Nuclear receptor binding SET domain protein 3 (NSD3) is an attractive potential target in the therapy for human cancers. Herein, we report the discovery of a series of small-molecule NSD3 degraders based on the proteolysis targeting chimera (PROTAC) strategy. The represented compound 8 induces NSD3 degradation with DC₅₀ values of 1.43 and 0.94 μM in NCI–H1703 and A549 lung cancer cells, respectively, and shows selectivity over two other NSD proteins. 8 reduces histone H3 lysine 36 methylation and induces apoptosis and cell cycle arrest in lung cancer cells. Moreover, the RNA sequencing and immunohistochemistry assays showed that 8 downregulates NSD3-associated gene expression. Significantly, 8, but not 1 (a reported NSD3-PWWP antagonist) could inhibit the cell growth of NCI–H1703 and A549 cells. A single administration of 8 effectively decreases the NSD3 protein level in lung cancer xenograft models. Therefore, this study demonstrated that inducing NSD3 degradation is a more effective approach inhibiting the function of NSD3 than blocking the NSD3-PWWP domain, which may provide a potential therapeutic approach for lung cancer.

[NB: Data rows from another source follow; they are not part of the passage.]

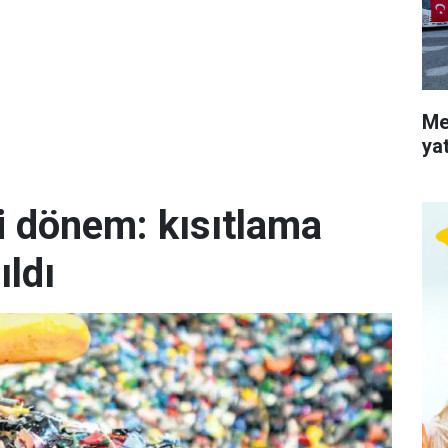
Me
ya
i dönem: kısıtlama
ıldı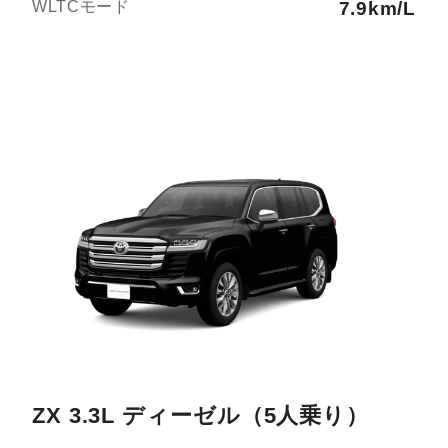
WLTCモード
7.9km/L
ZX 3.3L ディーゼル（5人乗り）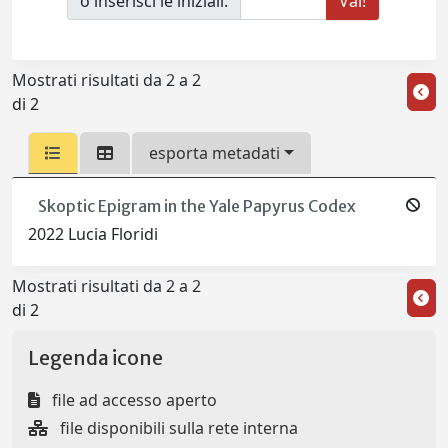
o inserisci le iniziali:
Mostrati risultati da 2 a 2
di 2
esporta metadati
Skoptic Epigram in the Yale Papyrus Codex
2022 Lucia Floridi
Mostrati risultati da 2 a 2
di 2
Legenda icone
file ad accesso aperto
file disponibili sulla rete interna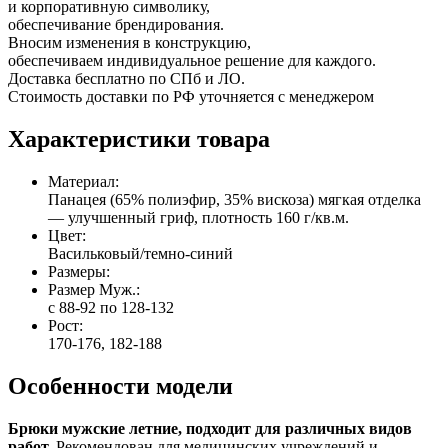
и корпоративную символику,
обеспечивание брендирования.
Вносим изменения в конструкцию,
обеспечиваем индивидуальное решение для каждого.
Доставка бесплатно по СПб и ЛО.
Стоимость доставки по РФ уточняется с менеджером
Характеристики товара
Материал:
Панацея (65% полиэфир, 35% вискоза) мягкая отделка
— улучшенный гриф, плотность 160 г/кв.м.
Цвет:
Васильковый/темно-синий
Размеры:
Размер Муж.:
с 88-92 по 128-132
Рост:
170-176, 182-188
Особенности модели
Брюки мужские летние, подходит для различных видов
работ.
Рекомендован для медицинских учреждений и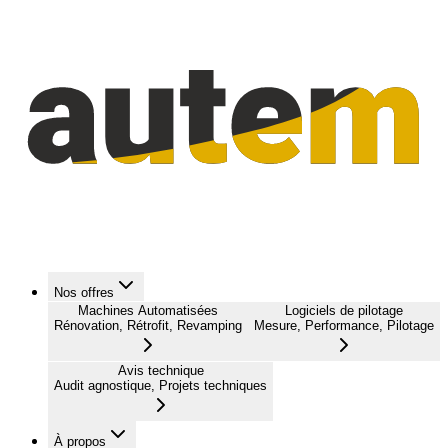
Nos offres
Machines Automatisées
Logiciels de pilotage
Rénovation, Rétrofit, Revamping
Mesure, Performance, Pilotage
Avis technique
Audit agnostique, Projets techniques
À propos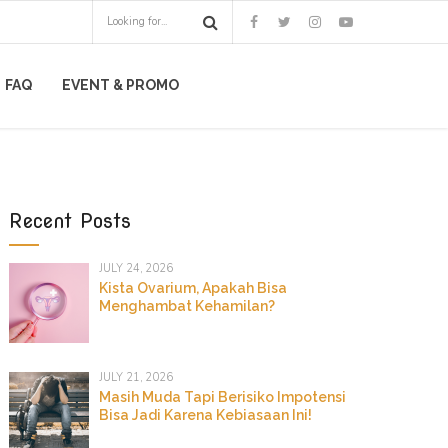
FAQ
EVENT & PROMO
Recent Posts
JULY 24, 2026
Kista Ovarium, Apakah Bisa
Menghambat Kehamilan?
JULY 21, 2026
Masih Muda Tapi Berisiko Impotensi
Bisa Jadi Karena Kebiasaan Ini!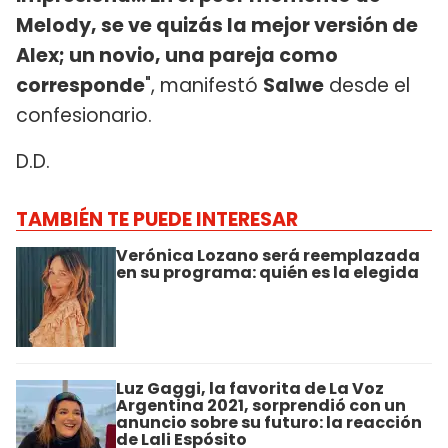
Melody, se ve quizás la mejor versión de
Alex; un novio, una pareja como
corresponde
", manifestó
Salwe
desde el
confesionario.
D.D.
TAMBIÉN TE PUEDE INTERESAR
Verónica Lozano será reemplazada
en su programa: quién es la elegida
Luz Gaggi, la favorita de La Voz
Argentina 2021, sorprendió con un
anuncio sobre su futuro: la reacción
de Lali Espósito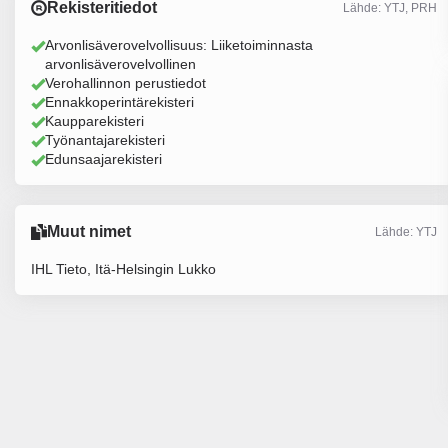
Rekisteritiedot
Lähde: YTJ, PRH
Arvonlisäverovelvollisuus: Liiketoiminnasta
arvonlisäverovelvollinen
Verohallinnon perustiedot
Ennakkoperintärekisteri
Kaupparekisteri
Työnantajarekisteri
Edunsaajarekisteri
Muut nimet
Lähde: YTJ
IHL Tieto, Itä-Helsingin Lukko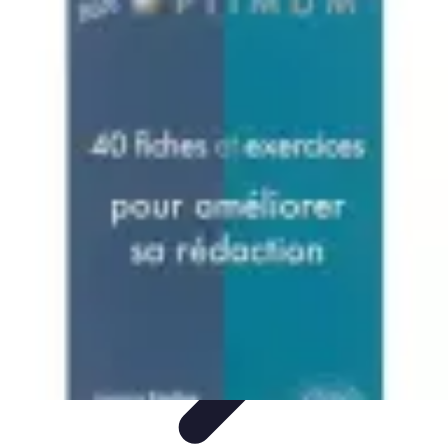
Astuces du Quotidien
Économie domestique
Cuisine et Alimentation
Cuisine &
Ménage
Organisation
Productivité
Astuces du Quotidien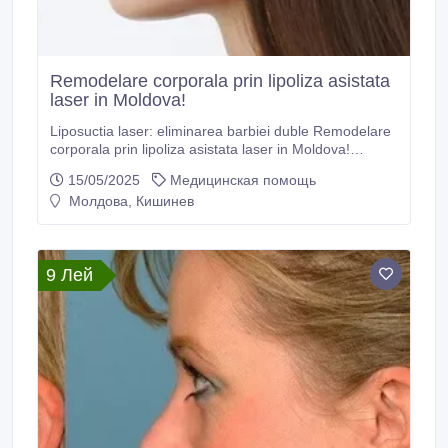
Remodelare corporala prin lipoliza asistata
laser in Moldova!
Liposuctia laser: eliminarea barbiei duble Remodelare
corporala prin lipoliza asistata laser in Moldova!
Lipoliza asistata cu laser in cabinetul chirurgie
15/05/2025
Медицинская помощь
“LaserMedMoldova”!
Молдова, Кишинев
https://www.lasermed.md/ro/servicii/liposuctia-laser-
eliminarea-barbiei-duble.
9 Лей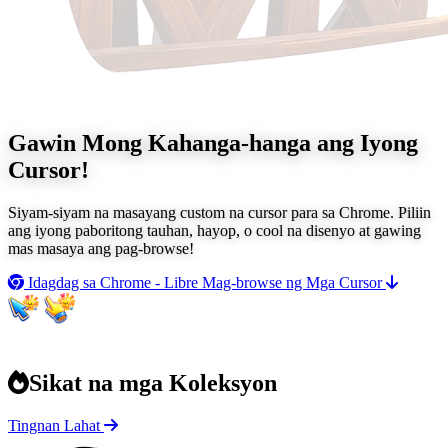
Gawin Mong
Kahanga-hanga ang Iyong
Cursor!
Siyam-siyam na masayang custom na cursor para sa Chrome. Piliin
ang iyong paboritong tauhan, hayop, o cool na disenyo at gawing
mas masaya ang pag-browse!
Idagdag sa Chrome - Libre
Mag-browse ng Mga Cursor
Sikat na mga Koleksyon
Tingnan Lahat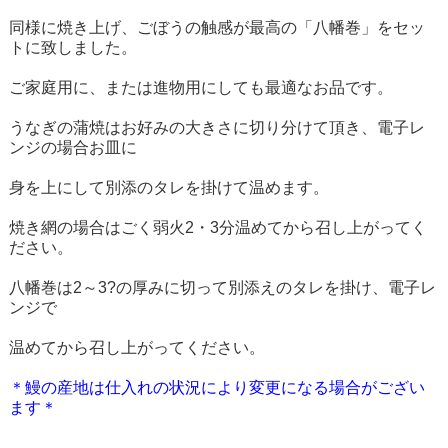
同様に焼き上げ、ごぼうの触感が最高の「八幡巻」をセッ
トに致しました。
ご家庭用に、または進物用にしても最適なお品です。
うなぎの蒲焼はお好みの大きさに切り分けて頂き、電子レ
ンジの場合お皿に
身を上にして別添のタレを掛けて温めます。
焼き網の場合はごく弱火2・3分温めてから召し上がってく
ださい。
八幡巻は2～3?の厚みに切って別添えのタレを掛け、電子レ
ンジで
温めてから召し上がってください。
＊鰻の産地は仕入れの状況により変更になる場合がござい
ます＊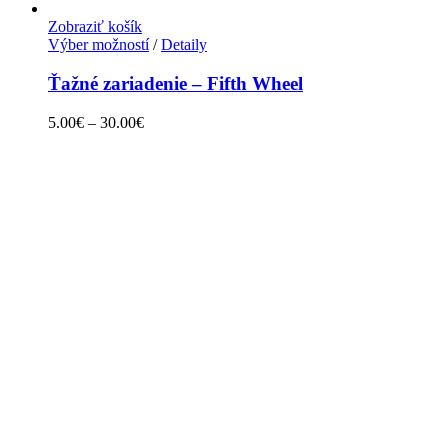
Zobraziť košík
Výber možností
/
Detaily
Ťažné zariadenie – Fifth Wheel
5.00
€
–
30.00
€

核受体结合 SET 结构域蛋白 3 (NSD3) 是治疗人类癌症的一个有吸引力的潜在靶点。在此，我们报告了一系列基于蛋白水解靶向嵌合体 (PROTAC) 策略的小分子 NSD3 降解剂的发现。所示化合物8在 NCI-H1703 和 A549 肺癌细胞中诱导 NSD3 降解，DC _{50值分别为 1.43 和 0.94 μM，并显示出对其他两种 NSD 蛋白的选择性。}8减少组蛋白 H3 赖氨酸 36 甲基化并诱导肺癌细胞凋亡和细胞周期停滞。此外，RNA 测序和免疫组织化学分析表明，8下调 NSD3 相关基因的表达。显着，8，但不是1（报道的 NSD3-PWWP 拮抗剂）可以抑制 NCI-H1703 和 A549 细胞的细胞生长。单次给药8可有效降低肺癌异种移植模型中的 NSD3 蛋白水平。因此，本研究表明诱导 NSD3 降解是抑制 NSD3 功能比阻断 NSD3-PWWP 结构域更有效的方法，这可能为肺癌提供潜在的治疗方法。